▶ [WHAT TO DO] Please repeat the lines below word for word, leaving the pictures out of your answer.

[Data excerpts]
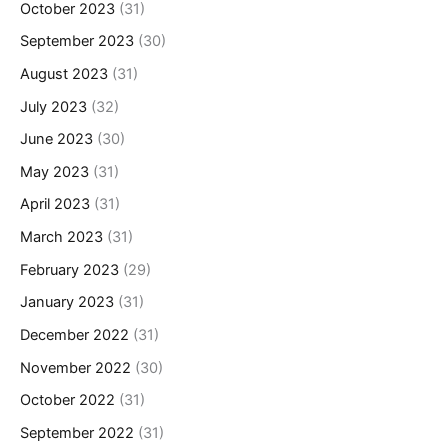
October 2023
(31)
September 2023
(30)
August 2023
(31)
July 2023
(32)
June 2023
(30)
May 2023
(31)
April 2023
(31)
March 2023
(31)
February 2023
(29)
January 2023
(31)
December 2022
(31)
November 2022
(30)
October 2022
(31)
September 2022
(31)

▶ [TASK RESULT]
October 2023
(31)
September 2023
(30)
August 2023
(31)
July 2023
(32)
June 2023
(30)
May 2023
(31)
April 2023
(31)
March 2023
(31)
February 2023
(29)
January 2023
(31)
December 2022
(31)
November 2022
(30)
October 2022
(31)
September 2022
(31)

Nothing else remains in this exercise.